According to Hollywood news website Deadline, the film's cast, which already includes American actor Richard Gere and Israeli actor Lior Ashkenazi, has been joined by Steve Buscemi and Michael Sheen.
Buscemi, best known for his roles in "Reservoir Dogs" and "Fargo," has been one of stars of American independent cinema for the past 30 years. He has collaborated many times with the Coen brothers and Quentin Tarantino, and plays the lead role in crime drama television series "Boardwalk Empire."
Michael Sheen is a British character actor, who is best known for portraying broadcaster David Frost in "Frost/Nixon" and former British Prime Minister Tony Blair in "The Queen."
Anglo-French actress and singer Charlotte Gainsbourg also joined the "Oppenheimer" cast several weeks ago.

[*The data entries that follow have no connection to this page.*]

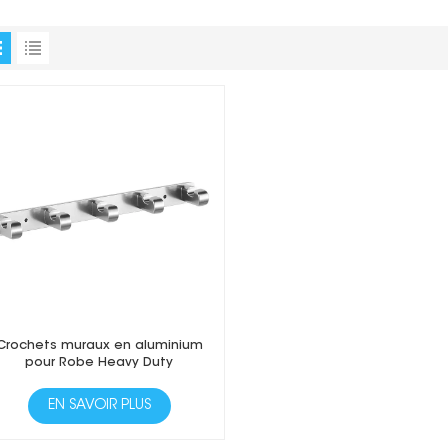
Crochets muraux en aluminium
pour Robe Heavy Duty
EN SAVOIR PLUS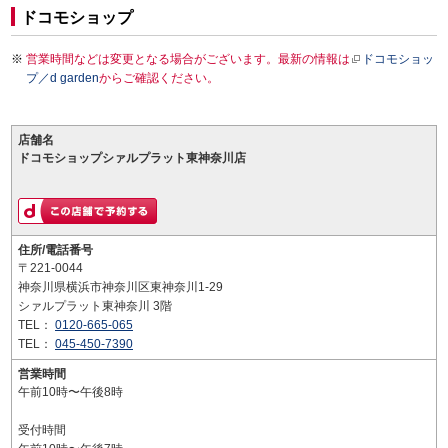
ドコモショップ
営業時間などは変更となる場合がございます。最新の情報は
ドコモショッ
プ／d garden
からご確認ください。
店舗名
ドコモショップシァルプラット東神奈川店
住所/電話番号
〒221-0044
神奈川県横浜市神奈川区東神奈川1-29
シァルプラット東神奈川 3階
TEL：
0120-665-065
TEL：
045-450-7390
営業時間
午前10時〜午後8時
受付時間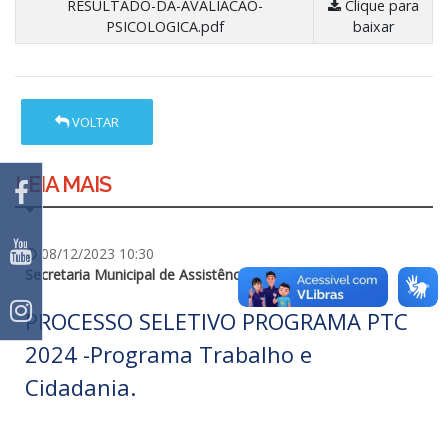
RESULTADO-DA-AVALIACAO-
Clique para
PSICOLOGICA.pdf
baixar
VOLTAR
LEIA MAIS
08/12/2023 10:30
Secretaria Municipal de Assistência e Ação Social
PROCESSO SELETIVO PROGRAMA PTC
2024 -Programa Trabalho e
Cidadania.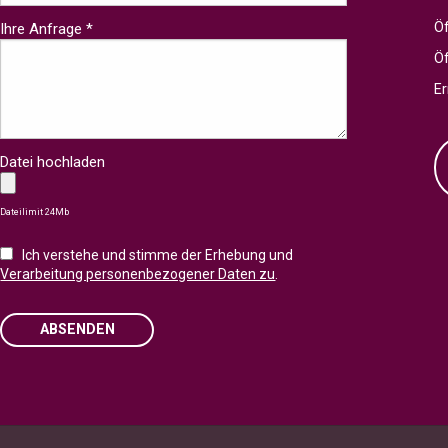
Öf
Ihre Anfrage *
Ö
Er
Datei hochladen
Dateilimit 24Mb
Ich verstehe und stimme der Erhebung und
Verarbeitung personenbezogener Daten zu
.
ABSENDEN
Please leave this field empty.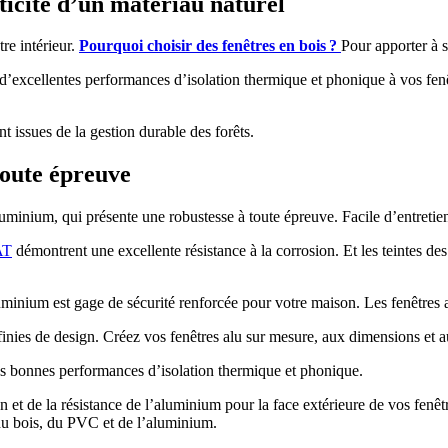
nticité d’un matériau naturel
tre intérieur.
Pourquoi choisir des fenêtres en bois ?
Pour apporter à 
 d’excellentes performances d’isolation thermique et phonique à vos fenê
 issues de la gestion durable des forêts.
toute épreuve
luminium, qui présente une robustesse à toute épreuve. Facile d’entretie
AT
démontrent une excellente résistance à la corrosion. Et les teinte
uminium est gage de sécurité renforcée pour votre maison. Les fenêtres a
nfinies de design. Créez vos fenêtres alu sur mesure, aux dimensions et a
 très bonnes performances d’isolation thermique et phonique.
son et de la résistance de l’aluminium pour la face extérieure de vos f
s du bois, du PVC et de l’aluminium.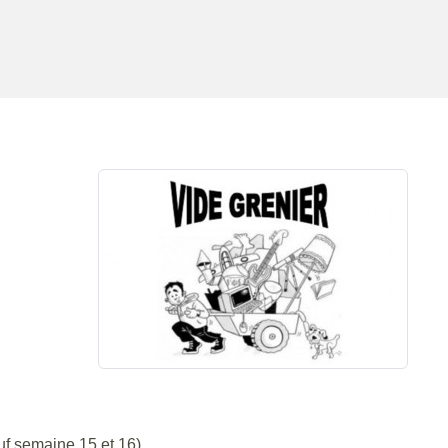
uf semaine 15 et 16).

"All of us are absolutely thrilled to have this incredible cast bring Joseph’s brilliant script to life,” said the film's Israeli co-producer, Oren Moverman, who has become one of the most famous filmmakers in New York's independent cinema scene. "We are so excited to start shooting and to bring this remarkable film to a worldwide audience."

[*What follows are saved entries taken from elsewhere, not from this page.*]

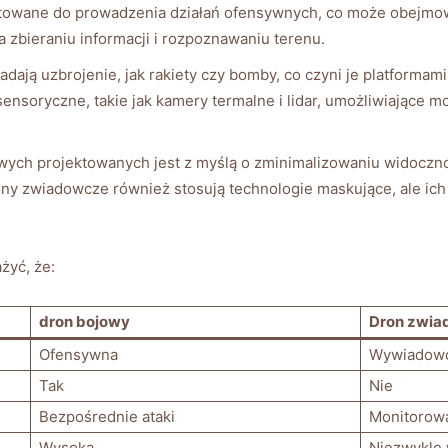
owane do prowadzenia działań ofensywnych, co może obejmować
zbieraniu informacji i rozpoznawaniu terenu.
ają uzbrojenie,‌ jak rakiety czy bomby, co czyni je platformami 
oryczne, takie jak kamery termalne ‍i lidar, umożliwiające 
ych projektowanych​ jest z myślą o zminimalizowaniu widoczno
ony ‍zwiadowcze również stosują‌ technologie maskujące, ale ich
żyć, że:
dron bojowy
Dron zwi
Ofensywna
Wywiadow
Tak
Nie
Bezpośrednie ⁤ataki
Monitorowan
Wysoka
Niezwykle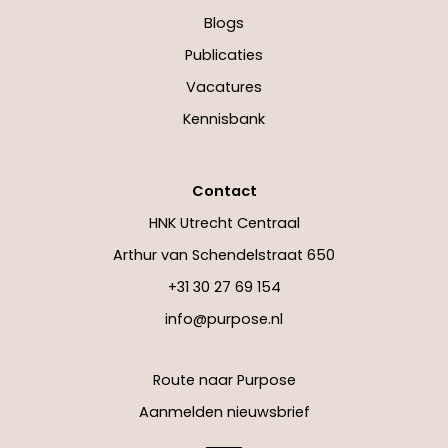
Blogs
Publicaties
Vacatures
Kennisbank
Contact
HNK Utrecht Centraal
Arthur van Schendelstraat 650
+31 30 27 69 154
info@purpose.nl
Route naar Purpose
Aanmelden nieuwsbrief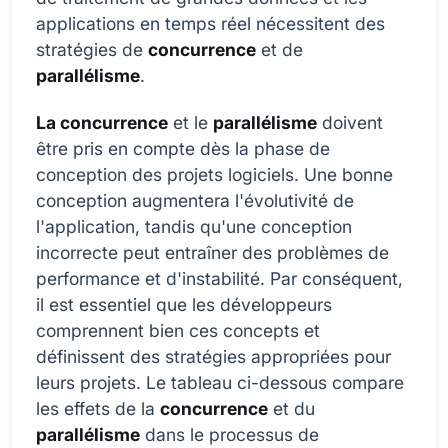
applications en temps réel nécessitent des
stratégies de
concurrence
et de
parallélisme
.
La concurrence
et le
parallélisme
doivent
être pris en compte dès la phase de
conception des projets logiciels. Une bonne
conception augmentera l'évolutivité de
l'application, tandis qu'une conception
incorrecte peut entraîner des problèmes de
performance et d'instabilité. Par conséquent,
il est essentiel que les développeurs
comprennent bien ces concepts et
définissent des stratégies appropriées pour
leurs projets. Le tableau ci-dessous compare
les effets de la
concurrence
et du
parallélisme
dans le processus de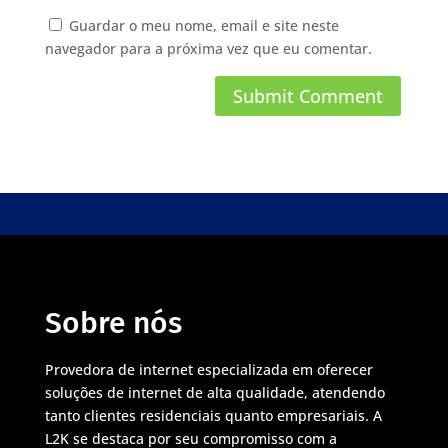
Guardar o meu nome, email e site neste
navegador para a próxima vez que eu comentar.
Sobre nós
Provedora de internet especializada em oferecer
soluções de internet de alta qualidade, atendendo
tanto clientes residenciais quanto empresariais. A
L2K se destaca por seu compromisso com a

Moverman's co-producers are Gideon Tadmor, Miranda Bailey, Lawrence Inglee, David Mandil and Eyal Rimmon.
"Oppenheimer Strategies," an Israeli-American production, focuses on the relationship between Norman Oppenheimer (played by Gere), a Jew from New York, and Micha (played by Ashkenazi), a rising Israeli politician.
Joseph Cedar, 46, is one of Israel's most successful filmmakers. His debut film, "Time of Favor" ("HaHesder" in Hebrew) about a complex love triangle in the middle of a terrorist conflict in the West Bank, hit the screens in 2000. Four years later, he wrote and directed "Campfire" about a woman's battle for acceptance into a new settlement of religious Jews.
In 2007, he directed the Oscar-nominated "Beaufort" about an IDF unit stationed at the isolated mountaintop post in Southern Lebanon during the First Lebanon War. He co-wrote the screenplay together with Ron Leshem, based on Leshem's novel of the same name.
His last film, "Footnote," which was released in 2011, won the Best Screenplay Award at the 2011 Cannes Film Festival. The movie focuses on the troubled relationship between a father and son who teach Talmud at the Hebrew University of Jerusalem.